Table 3 Selected renovation strategy from the Pareto front for the building renovation

Finally, to assess the accuracy of this analysis, we sample a validation set

\(\mathcal {C}_{\text {val}} = \left\{ \left( \varvec{d}^*, \varvec{z}^{(i)}\right) , i = 1 , \, \dots \,,500\right\}\), where \(\varvec{d}^*\) is the selected solution. Figure 14 compares the prediction by the final surrogate model and the original response on this validation set. As expected, the surrogate model is able to correctly approximate the original model around the chosen solution. This is confirmed by comparing the normalized mean-square error (NMSE) and the \(90\%\)-quantile shown in Table 4. Even though the Monte Carlo sample set size is reduced, the estimated quantiles allow us to have an idea of how accurate the surrogate models are. More specifically the relative errors of the quantiles of LCC and LCEI due to the introduction of the surrogates are approximately \(0.2\%\) and \(0.4\%\), respectively. The NMSE for LCEI is slightly larger compared to that of LCC, which is consistent with the convergence history in Fig. 12. This value could be reduced by selecting a smaller value of \(\bar{\eta }_q\). This would however lead to a larger computational cost and analysis run time.

Fig. 14
figure 14

Example 3: Original vs. predicted responses for a subset of the Monte Carlo set used to compute the quantiles at the selected solution

Table 4 Validation of the selected solution

7 Conclusion

In this paper, we proposed a methodology for the solution of multi-objective robust optimization problems involving categorical and continuous variables. The problem was formulated using quantiles as a measure of robustness, the level of which can be set to control the desired degree of robustness of the solution. A nested solution scheme was devised, where optimization is carried out in the outer loop while uncertainty propagation is performed in the inner loop. This however results in a stochastic optimization problem which may be cumbersome to solve. The concept of common random numbers was introduced to approximate this stochastic problem by a deterministic one, which is much easier to solve. This allows us then to use a general-purpose multi-objective solver, namely the non-dominated sorting genetic algorithm II (NSGA-II).
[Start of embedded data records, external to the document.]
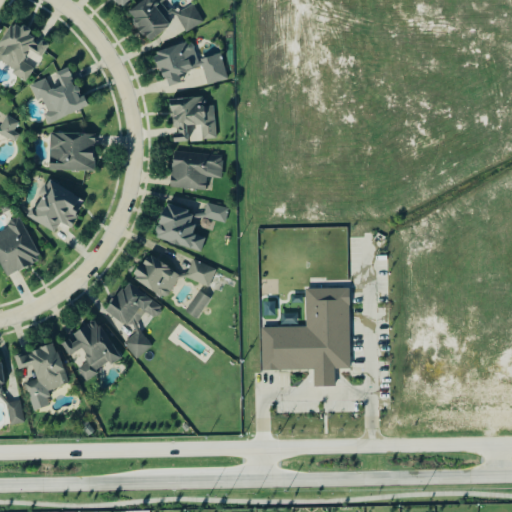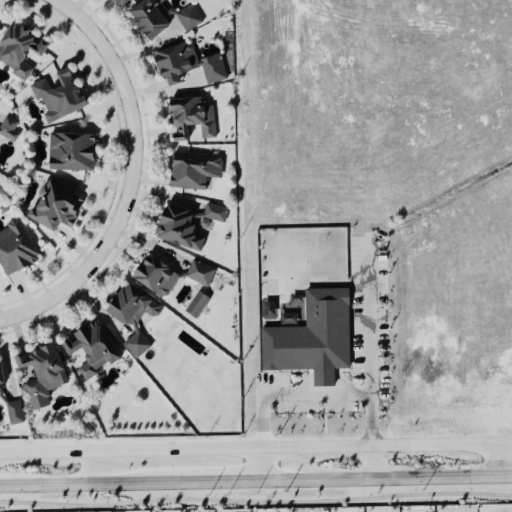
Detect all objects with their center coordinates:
building: (121, 2)
building: (119, 3)
building: (161, 17)
building: (148, 19)
building: (187, 19)
building: (19, 49)
building: (19, 52)
building: (188, 65)
building: (181, 68)
building: (58, 96)
building: (56, 97)
building: (191, 119)
building: (189, 121)
building: (6, 127)
building: (9, 129)
building: (71, 152)
building: (69, 153)
building: (194, 170)
building: (193, 171)
road: (130, 178)
building: (55, 207)
building: (53, 208)
building: (186, 225)
building: (176, 228)
building: (16, 248)
building: (14, 250)
building: (200, 273)
building: (198, 274)
building: (156, 276)
building: (153, 278)
building: (197, 304)
building: (132, 305)
building: (198, 305)
building: (131, 317)
building: (312, 338)
building: (312, 338)
road: (370, 343)
building: (137, 344)
building: (91, 348)
building: (88, 352)
building: (39, 372)
building: (41, 374)
road: (325, 379)
building: (1, 384)
building: (0, 391)
road: (272, 396)
building: (13, 413)
building: (14, 413)
road: (255, 452)
road: (499, 464)
road: (388, 480)
road: (204, 484)
road: (72, 486)
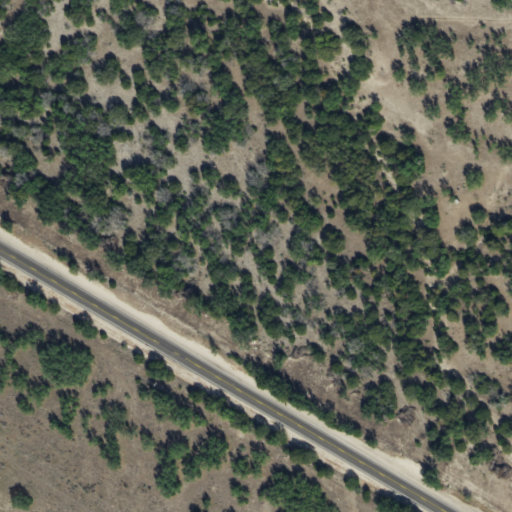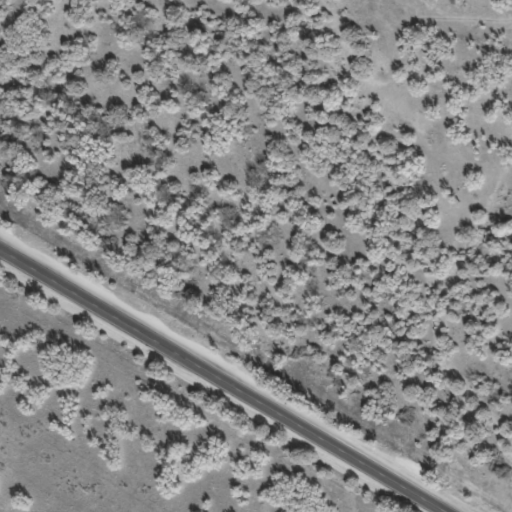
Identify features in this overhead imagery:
road: (224, 379)
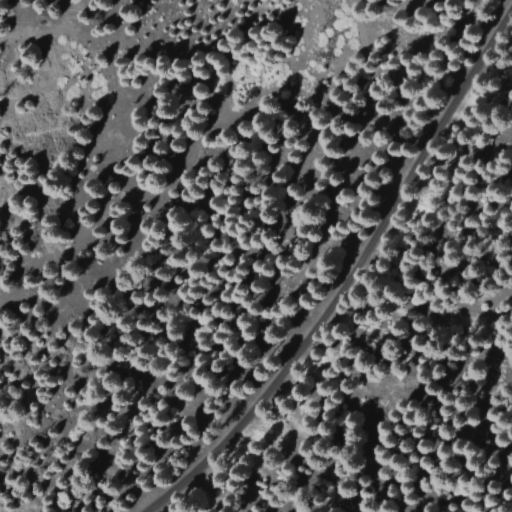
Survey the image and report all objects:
road: (342, 271)
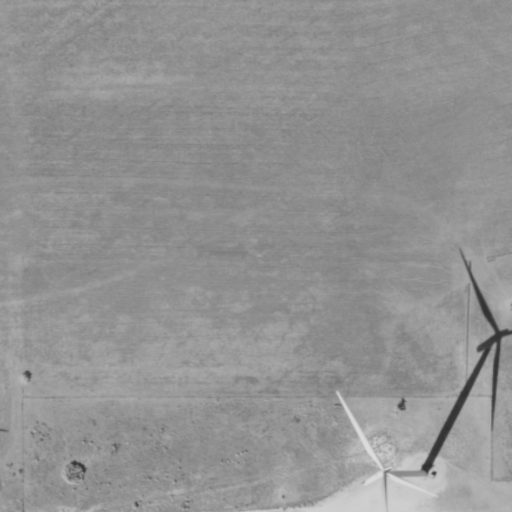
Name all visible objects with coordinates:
wind turbine: (423, 478)
road: (406, 511)
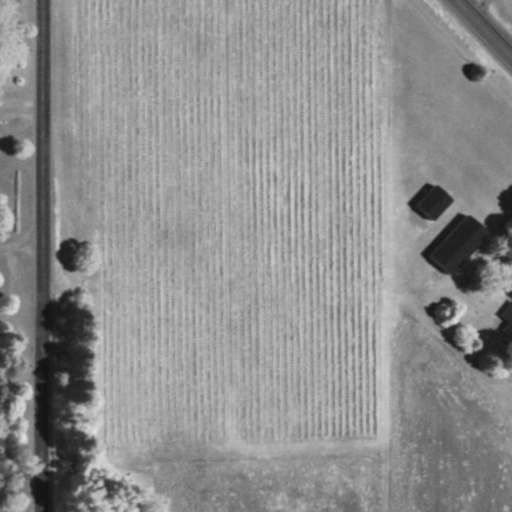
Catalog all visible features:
road: (480, 7)
road: (485, 27)
building: (435, 200)
road: (21, 242)
building: (459, 242)
road: (43, 255)
building: (507, 317)
road: (448, 335)
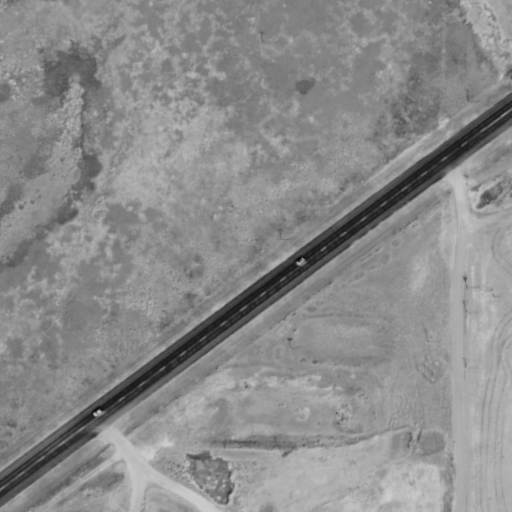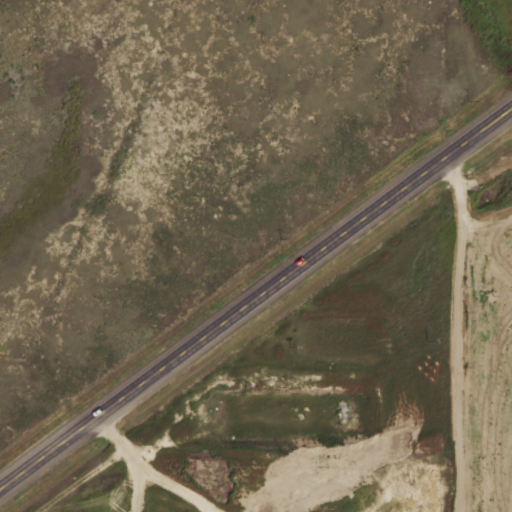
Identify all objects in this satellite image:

To reduce the computational burden of this nested solution scheme, Kriging was introduced in the proposed framework using an adaptive sampling scheme. This is enabled by checking the accuracy of the quantile estimates in areas of interest, namely the area around the Pareto front. Finally, the proposed approach was adapted to account for mixed categorical-continuous parameters. Two validation examples were built analytically while considering all the characteristics of the problem at hand.

The methodology was then applied to the optimization of renovation scenarios for a building considering uncertainties in its entire life cycle post-renovation. This has shown that a driving parameter for such a renovation is the replacement of the heating system by either wood pellets or heat pump. This result was validated by running the original model around the selected solution, hence showing that the final surrogate model was accurate. This methodology was eventually applied in a detailed analysis presented in Galimshina et al. (2021).